Question

High coverage bacterial genome reads causing spurious assemblies

1

Entering edit mode

9.3 years ago

b2060780 ▴ 10

Hi,

I'm using SPAdes to assemble bacterial genome sequenced on illumina platforms.

I have a few files that I'm struggling to assemble due to the incredibly large coverage of my raw reads. Anything over 250x seems to cause spurious assemblies, with the final fasta being three times the expected size.

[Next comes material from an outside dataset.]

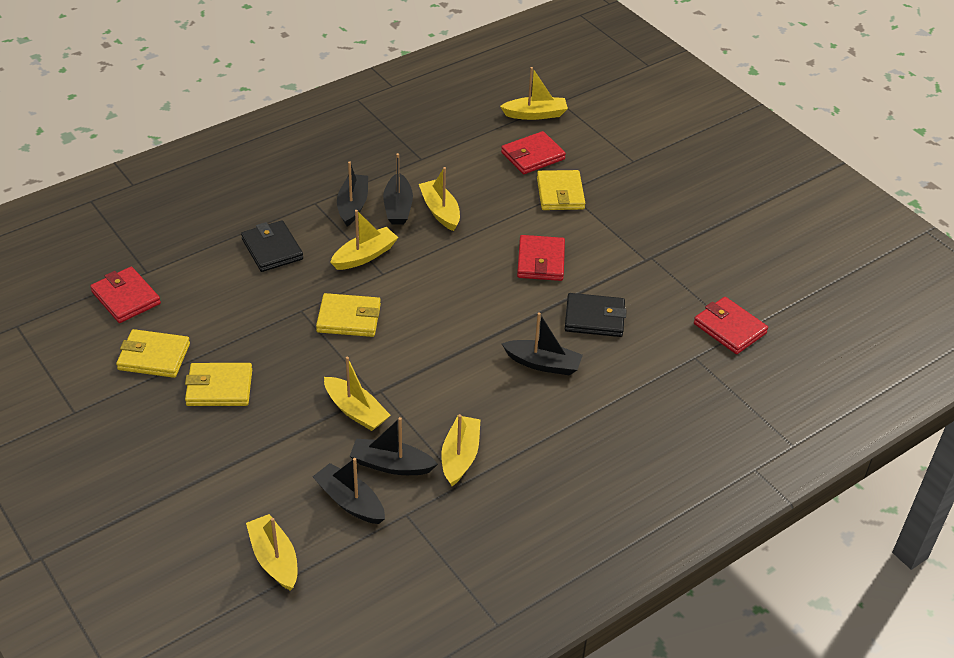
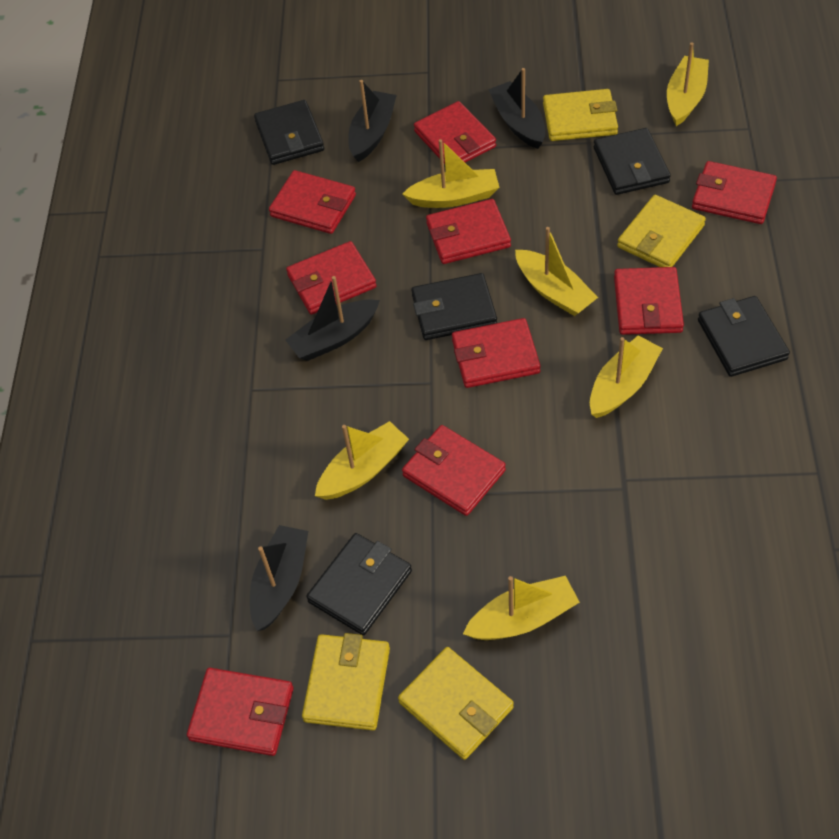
black boat: 5 -> 4
black wallet: 2 -> 5
red wallet: 4 -> 9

At first I thought it could be contamination, but annotation shows only target species genes present. I've heard SPAdes can struggle with particularly high coverage files - so what can I do to get them assembled? One file is ~500x coverage...

Thanks,

Assembly illumina spades • 4.4k views

ADD COMMENT • link updated 9.2 years ago by Rohit ★ 1.5k • written 9.3 years ago by b2060780 ▴ 10

score 5 · Answer 1 · 2016-04-11

Usually de-brujin assemblers work best around 60-80x coverage (probably even 100x), then the problem of spurious contigs appears. As suggested by others, do a normalisation step. bbnorm of bbmap is a really good normalisation tool that can get rid of low coverage regions and normalise highly covered regions to the expected coverage. Also, it has a nicely built-in pre-filtering step for sensitivity and a kmer value you can choose if required. It can be used it as follows -

bbnorm.sh in=input.fastq out=output.fastq target=80 mindepth=10 -Xmx200g threads=28 prefilter=t

score 2 · Answer 2 · 2016-03-17

2

Entering edit mode

9.3 years ago

Brian Bushnell 20k

It's also possible that you have contamination, which will bloat the assembly. Spades may generate a somewhat inferior assembly due to high coverage, but 3x the expected size due to 500x coverage would be extremely unusual in my experience - 5% too big would be more what I'd expect. It is designed to deal with super-high coverage, after all (though I still find normalization often improves its output). So, please BLAST your assembled contigs against a large database to make sure you are hitting what you expect. You can also analyze the kmer-frequency distribution, or do a contig-length versus coverage plot, or a coverage versus GC% plot, or just a GC% plot, to spot probable contamination.

ADD COMMENT • link 9.3 years ago by Brian Bushnell 20k

0

Entering edit mode

Brian, would you know whether anyone has evaluated whether bbnorm/khmer or other normalization techniques cause mis-assemblies? Titus Brown mentioned a few years ago that khmer may not be the best for highly repetitive genomes (e.g. plant, but some bacteria fall into this category), and I can see that reduction of repetitive sequences would removing formerly ambiguous points in the assembly and potentially lead to mis-joins.

ADD REPLY • link 7.4 years ago by Chris Fields ★ 2.2k

score 0 · Answer 3 · 2016-03-16

You can either subsample (e.g. seqtk sample command) or normalize your reads (using digital normalization) and pick whichever will yield better assemblies for you. If you search biostars, there have been many similar questions to yours already answered (I just tried "high coverage assembly" as keywords and found some very nice posts about the topic).

There is no need to use extremely high coverage data _just_ because that's what you have.

score 0 · Answer 4 · 2016-04-05

If your genome contains repeated sequences (CRISPRs, ISs...) you obtain contigs with an excess of coverage. You can estimate the number of copies by comparison with the median sequencing coverage of your larger contigs.

SPAdes produce a a graph file *.fastg*. You can open it with Bandage to show lins between your contigs.

score 0 · Answer 5 · 2016-04-11

You can try digital normalization to remove excess coverage. You can use programs like Khmer see this (http://khmer.readthedocs.org/en/v1.1/guide.html). You can also try Platanus assembler. The manual says it works best with >80x coverage. But they also say it needs mate-pair data for better assembly. You can try if it helps for your data.